To summarize, then, the main purpose of this paper is to suggest a framework in which both the classical and quantum dynamics of a self gravitating spherical shell is discussed in terms of the canonical formalism of constrained systems. Thus we start from the Einstein-Hilbert action which includes the world-history of the shell and its boundary; then, by extending a procedure due to Farhi, Guth and Guven (FGG)[7], we extract from it a reduced action for the shell radial degree of freedom. The FGG-method is ``extended" in the sense that, while the metric of the background manifold is fixed, the dynamical variables for the shell are chosen to be the scale factor $R(\tau )$ together with the lapse function $N(\tau)$. These variables determine the form of the intrinsic metric on the shell

$$ds_{\Sigma}^2 = - N(\tau) ^2 d \tau ^2 + R(\tau) ^2 d \Omega ^2 \quad ,$$ (2)

where $d \Omega ^2$ represents the line element of the unit 2-sphere, and $\tau$ is an arbitrary time parameter along $\Sigma$, the shell orbit in spacetime. As discussed earlier on, we insist that any redefinition of that parameter should not affect the dynamical evolution of the shell. This requirement has rather far reaching mathematical and physical implications that we discuss in the following sections. Thus, in Section II, we define our system and obtain a reduced action for the shell. In Section III, we show how the matching equation (1) emerges as a Hamiltonian constraint reflecting the invariance of the theory under arbitrary $\tau$-reparametrization. In Section IV, we select a special gauge in order to explore the effective dynamics of the shell with an eye on the quantum discussion which follows in Section V. There we show that the Hamiltonian constraint, which led to Israel's equation in the classical theory, now leads to the Wheeler-DeWitt equation for the quantum states of the system. This is by no means accidental, since our formulation follows closely the minisuperspace approach to quantum cosmology, so that all classical and quantum shell-dynamics is encoded in the constraint that the Hamiltonian of the system vanishes in a weak sense. Section VI is devoted to an analytic and diagrammatic study of some quantum processes which are classically forbidden. The consistency of our formulation is then tested by deriving some well established results concerning vacuum decay. Section VII ends the paper with a summary of our discussion and some concluding remarks.

In order not to obscure the logical flow of our discussion, we have assembled several important technical steps into four Appendices.

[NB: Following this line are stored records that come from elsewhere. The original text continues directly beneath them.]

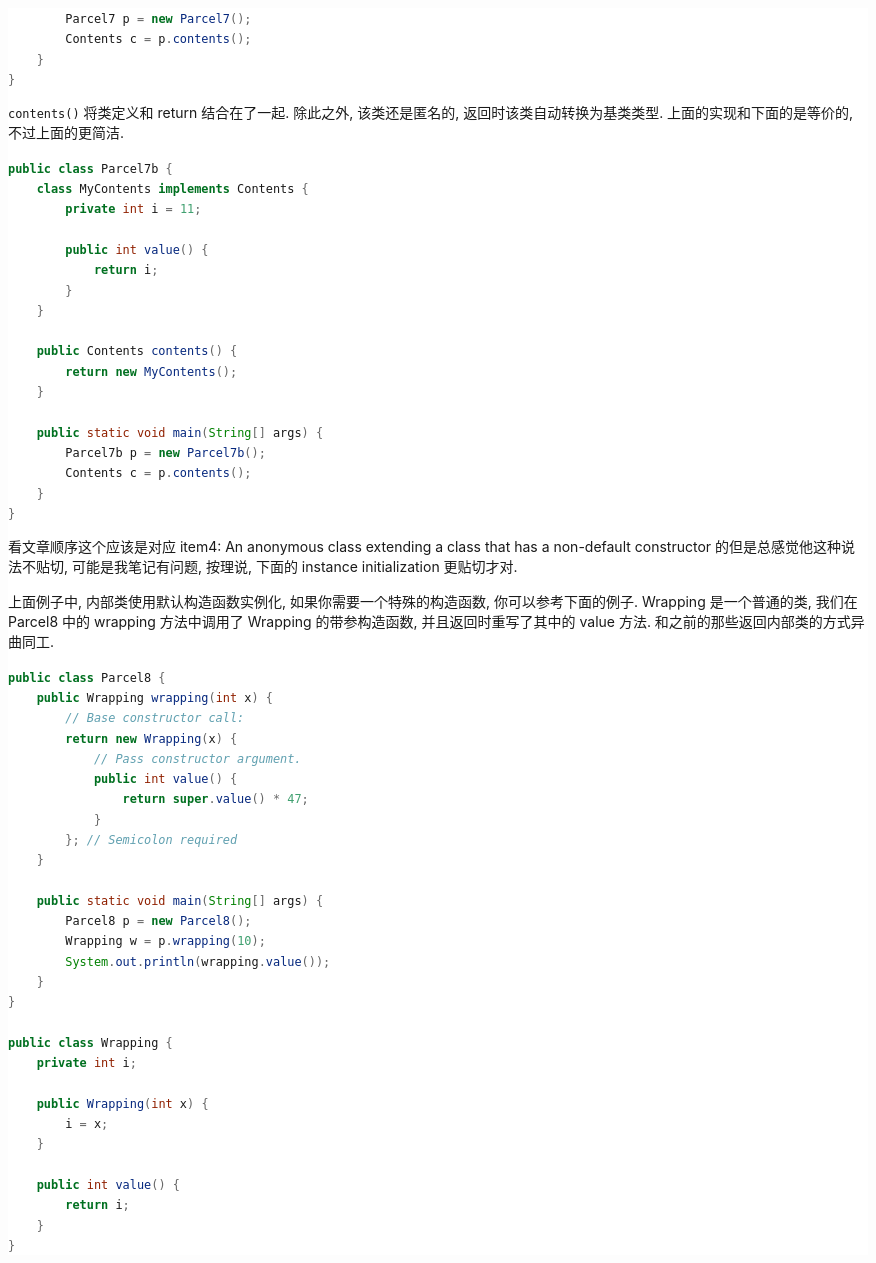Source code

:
 ```java
        Parcel7 p = new Parcel7();
        Contents c = p.contents();
    }
}
```

`contents()` 将类定义和 return 结合在了一起. 除此之外, 该类还是匿名的, 返回时该类自动转换为基类类型. 上面的实现和下面的是等价的, 不过上面的更简洁. 

```java
public class Parcel7b {
    class MyContents implements Contents {
        private int i = 11;

        public int value() {
            return i;
        }
    }

    public Contents contents() {
        return new MyContents();
    }

    public static void main(String[] args) {
        Parcel7b p = new Parcel7b();
        Contents c = p.contents();
    }
}
```

看文章顺序这个应该是对应 item4: An anonymous class extending a class that has a non-default constructor 的但是总感觉他这种说法不贴切, 可能是我笔记有问题, 按理说, 下面的 instance initialization 更贴切才对. 

上面例子中, 内部类使用默认构造函数实例化, 如果你需要一个特殊的构造函数, 你可以参考下面的例子. Wrapping 是一个普通的类, 我们在 Parcel8 中的 wrapping 方法中调用了 Wrapping 的带参构造函数, 并且返回时重写了其中的 value 方法. 和之前的那些返回内部类的方式异曲同工. 

```java
public class Parcel8 {
    public Wrapping wrapping(int x) {
        // Base constructor call:
        return new Wrapping(x) { 
            // Pass constructor argument.
            public int value() {
                return super.value() * 47;
            }
        }; // Semicolon required
    }

    public static void main(String[] args) {
        Parcel8 p = new Parcel8();
        Wrapping w = p.wrapping(10);
        System.out.println(wrapping.value());
    }
}

public class Wrapping {
    private int i;

    public Wrapping(int x) {
        i = x;
    }

    public int value() {
        return i;
    }
}

```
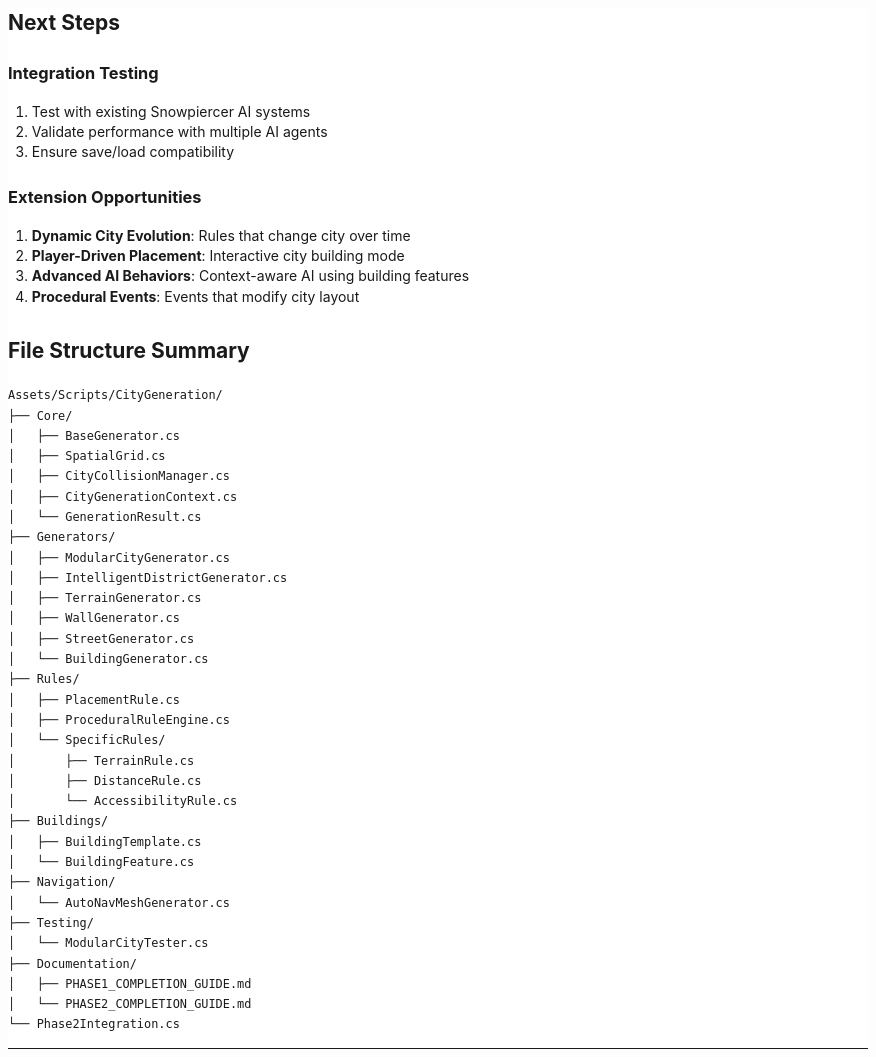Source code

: ## Next Steps

### Integration Testing
1. Test with existing Snowpiercer AI systems
2. Validate performance with multiple AI agents
3. Ensure save/load compatibility

### Extension Opportunities
1. **Dynamic City Evolution**: Rules that change city over time
2. **Player-Driven Placement**: Interactive city building mode
3. **Advanced AI Behaviors**: Context-aware AI using building features
4. **Procedural Events**: Events that modify city layout

## File Structure Summary

```
Assets/Scripts/CityGeneration/
├── Core/
│   ├── BaseGenerator.cs
│   ├── SpatialGrid.cs
│   ├── CityCollisionManager.cs
│   ├── CityGenerationContext.cs
│   └── GenerationResult.cs
├── Generators/
│   ├── ModularCityGenerator.cs
│   ├── IntelligentDistrictGenerator.cs
│   ├── TerrainGenerator.cs
│   ├── WallGenerator.cs
│   ├── StreetGenerator.cs
│   └── BuildingGenerator.cs
├── Rules/
│   ├── PlacementRule.cs
│   ├── ProceduralRuleEngine.cs
│   └── SpecificRules/
│       ├── TerrainRule.cs
│       ├── DistanceRule.cs
│       └── AccessibilityRule.cs
├── Buildings/
│   ├── BuildingTemplate.cs
│   └── BuildingFeature.cs
├── Navigation/
│   └── AutoNavMeshGenerator.cs
├── Testing/
│   └── ModularCityTester.cs
├── Documentation/
│   ├── PHASE1_COMPLETION_GUIDE.md
│   └── PHASE2_COMPLETION_GUIDE.md
└── Phase2Integration.cs
```

---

Appendix A clarifies the relationship between our variational procedure and the FGG-method; in Appendix B we show how to derive the general form of the Hamiltonian; in Appendix C we derive the general expression for the nucleation coefficient in vacuum decay by calculating its defining integral in the complex plane; finally, Appendix D provides all the necessary definitions and algebraic steps to connect our results about quantum tunneling with other results already existing in the literature.